C’est la première fois dans ma vie de lecteur que le ténébreux Spinoza me ramène, soulagé, en terrain de connaissance. Je vous rassure : BHL ne s’apesantit pas sur la kabbale et la tradition ésotérique juive qui fait de la Bible un document chifré où les récits servent de voile à la pensée et révèlent entre les mots les vraies structures du monde. Il reste un des nôtres et un vrai auteur Grasset : comme ces mystères le dépassent, il se borne à les effleurer.
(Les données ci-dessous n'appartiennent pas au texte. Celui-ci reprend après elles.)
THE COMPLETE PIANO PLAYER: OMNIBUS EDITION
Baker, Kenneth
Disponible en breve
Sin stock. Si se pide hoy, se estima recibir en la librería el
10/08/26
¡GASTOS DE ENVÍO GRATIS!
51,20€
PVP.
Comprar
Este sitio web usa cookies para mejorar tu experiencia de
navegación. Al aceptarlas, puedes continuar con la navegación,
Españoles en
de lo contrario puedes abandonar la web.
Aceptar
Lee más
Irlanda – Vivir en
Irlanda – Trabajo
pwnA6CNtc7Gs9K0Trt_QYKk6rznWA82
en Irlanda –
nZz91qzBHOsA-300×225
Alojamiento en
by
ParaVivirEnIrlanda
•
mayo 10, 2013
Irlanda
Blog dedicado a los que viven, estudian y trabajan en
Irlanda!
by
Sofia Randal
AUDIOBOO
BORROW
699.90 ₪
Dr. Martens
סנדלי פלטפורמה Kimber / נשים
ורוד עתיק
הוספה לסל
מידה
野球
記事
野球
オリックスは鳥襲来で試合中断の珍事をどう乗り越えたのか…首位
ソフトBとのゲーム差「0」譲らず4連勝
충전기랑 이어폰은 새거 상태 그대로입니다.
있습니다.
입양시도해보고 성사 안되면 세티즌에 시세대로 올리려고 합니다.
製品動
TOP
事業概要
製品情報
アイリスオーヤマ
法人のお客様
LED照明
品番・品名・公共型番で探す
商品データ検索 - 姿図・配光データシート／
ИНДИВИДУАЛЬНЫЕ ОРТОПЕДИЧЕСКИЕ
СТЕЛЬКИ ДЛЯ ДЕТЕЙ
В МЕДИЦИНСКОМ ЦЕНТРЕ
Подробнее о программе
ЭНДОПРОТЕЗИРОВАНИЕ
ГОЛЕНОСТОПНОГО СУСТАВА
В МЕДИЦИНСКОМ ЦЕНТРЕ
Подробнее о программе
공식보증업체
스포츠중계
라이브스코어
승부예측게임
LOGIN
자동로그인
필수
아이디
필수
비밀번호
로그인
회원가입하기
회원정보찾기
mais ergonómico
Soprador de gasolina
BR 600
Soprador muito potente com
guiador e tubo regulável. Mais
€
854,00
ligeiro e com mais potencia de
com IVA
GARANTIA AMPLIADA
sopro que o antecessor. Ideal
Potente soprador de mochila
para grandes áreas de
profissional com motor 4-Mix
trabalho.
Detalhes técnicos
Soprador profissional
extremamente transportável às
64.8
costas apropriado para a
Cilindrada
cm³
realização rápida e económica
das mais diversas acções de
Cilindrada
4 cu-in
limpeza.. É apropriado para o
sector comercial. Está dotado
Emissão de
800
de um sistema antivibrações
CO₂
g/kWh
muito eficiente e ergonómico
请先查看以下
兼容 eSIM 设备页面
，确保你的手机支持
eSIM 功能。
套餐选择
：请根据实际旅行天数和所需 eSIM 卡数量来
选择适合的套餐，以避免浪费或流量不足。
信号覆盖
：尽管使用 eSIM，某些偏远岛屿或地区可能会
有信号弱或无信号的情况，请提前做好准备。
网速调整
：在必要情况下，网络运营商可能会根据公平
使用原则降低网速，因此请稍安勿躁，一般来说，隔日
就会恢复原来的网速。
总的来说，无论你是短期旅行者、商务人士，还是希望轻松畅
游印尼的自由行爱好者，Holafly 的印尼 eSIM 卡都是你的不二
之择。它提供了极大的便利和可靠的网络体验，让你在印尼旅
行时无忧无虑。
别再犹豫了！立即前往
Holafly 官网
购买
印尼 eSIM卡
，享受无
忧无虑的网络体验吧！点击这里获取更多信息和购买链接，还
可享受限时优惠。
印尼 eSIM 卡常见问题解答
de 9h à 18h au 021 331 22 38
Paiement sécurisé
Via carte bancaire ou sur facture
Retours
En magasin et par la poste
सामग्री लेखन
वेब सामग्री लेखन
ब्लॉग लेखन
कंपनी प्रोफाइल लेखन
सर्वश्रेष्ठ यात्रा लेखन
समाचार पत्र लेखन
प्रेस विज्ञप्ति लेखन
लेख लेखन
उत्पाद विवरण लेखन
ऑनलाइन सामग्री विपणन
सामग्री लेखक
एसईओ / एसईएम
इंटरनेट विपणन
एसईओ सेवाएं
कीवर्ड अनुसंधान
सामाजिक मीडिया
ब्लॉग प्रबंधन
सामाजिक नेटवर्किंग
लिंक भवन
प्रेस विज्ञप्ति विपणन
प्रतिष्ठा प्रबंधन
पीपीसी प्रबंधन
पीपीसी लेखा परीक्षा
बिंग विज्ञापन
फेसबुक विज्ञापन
Ouf ! En revanche, il évoque l’antisémitisme français contemporain, rappelle ses formes anciennes, décrit son nouveau visage déguisé en antisionisme, pointe l’indiférence de fer des « pro-palestiniens » pour les Palestiniens de chair et d’os, parle d’Auschwitz, des autres génocides du XXe siècle et de leur course respective à la couronne du malheur, observe les intellectuels juifs toujours au premier rang des mobilisations humanitaires…
C’est vif, clair, bien tourné et rassurant : loin de résumer l’islam à ses dérives intégristes, il en appelle à l’islam tolérant et pacifique des Lumières – et, en fait, de l’immense majorité des musulmans, en tout cas français. Juchés sur les épaules l’un de l’autre, le Front national et le salafisme ne nous feront pas grand mal. Mais enfin on reste là en terrain connu : il nous l’avait déjà dit. Heureusement, il y a aussi les pages sur Normale sup et sa fontaine, le bassin aux Ernest, dont il fait un lieu aussi important dans l’histoire du monde que le Sénat romain, la villa de Wannsee ou le palais de Livadia à Yalta, celui où les intellectuels français ont délaissé Mao pour Moïse ou le communisme pour le khomeynisme. C’est personnel et pittoresque. Tout comme sa vision hallucinée du rôle des Juifs dans l’histoire de France quand il déterre un certain Rachi, talmudiste de Troyes, en Champagne, dont les commentaires de la Torah, écrits vers l’an 1000, sont parsemés de termes techniques régionaux employés au haut Moyen Age par des vignerons, des tisserands, des banquiers… Ce qui, à l’entendre, en ferait quasiment le père de la langue française !
Les puissantes Thèbes, Babylone ou Rome ont disparu, tandis que La petite Jérusalem brille de tous ses feux.
Beaucoup plus convaincant, il revient aussi sur son activisme depuis quarante ans, de Varsovie à Kiev, de Sarajevo au Darfour… Il trouve dans le judaïsme et dans le Livre de Jonas une raison à cet engagement toujours sur le qui-vive : comme le prophète était allé à Ninive, il faut aller là où le mal agit. Et alors, on ne doit pas se poser mille questions avant d’agir, ni songer aux conséquences éventuellement malheureuses d’un geste d’humanité. Là, « Bernard-Henri Libye » a beau jeu de citer la Syrie comme contre-exemple de la chute de Kadhafi : le tyran Assad est toujours là, le sang coule à flots et la marée des réfugiés ne cesse de gonfler. C’est tout le charme du livre : passer et repasser de la pensée profonde à l’écume de l’actualité.